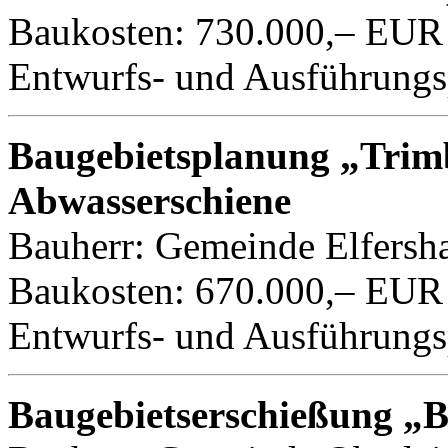
Baukosten: 730.000,– EUR
Entwurfs- und Ausführungs
Baugebietsplanung „Trim
Abwasserschiene
Bauherr: Gemeinde Elfersha
Baukosten: 670.000,– EUR
Entwurfs- und Ausführungs
Baugebietserschießung „B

----------

Work instruction =
Extract every line of text from the items above without changing a character, and leave the pictures out.

Task answer =
Baukosten: 730.000,– EUR
Entwurfs- und Ausführungs
Baugebietsplanung „Trim
Abwasserschiene
Bauherr: Gemeinde Elfersha
Baukosten: 670.000,– EUR
Entwurfs- und Ausführungs
Baugebietserschießung „B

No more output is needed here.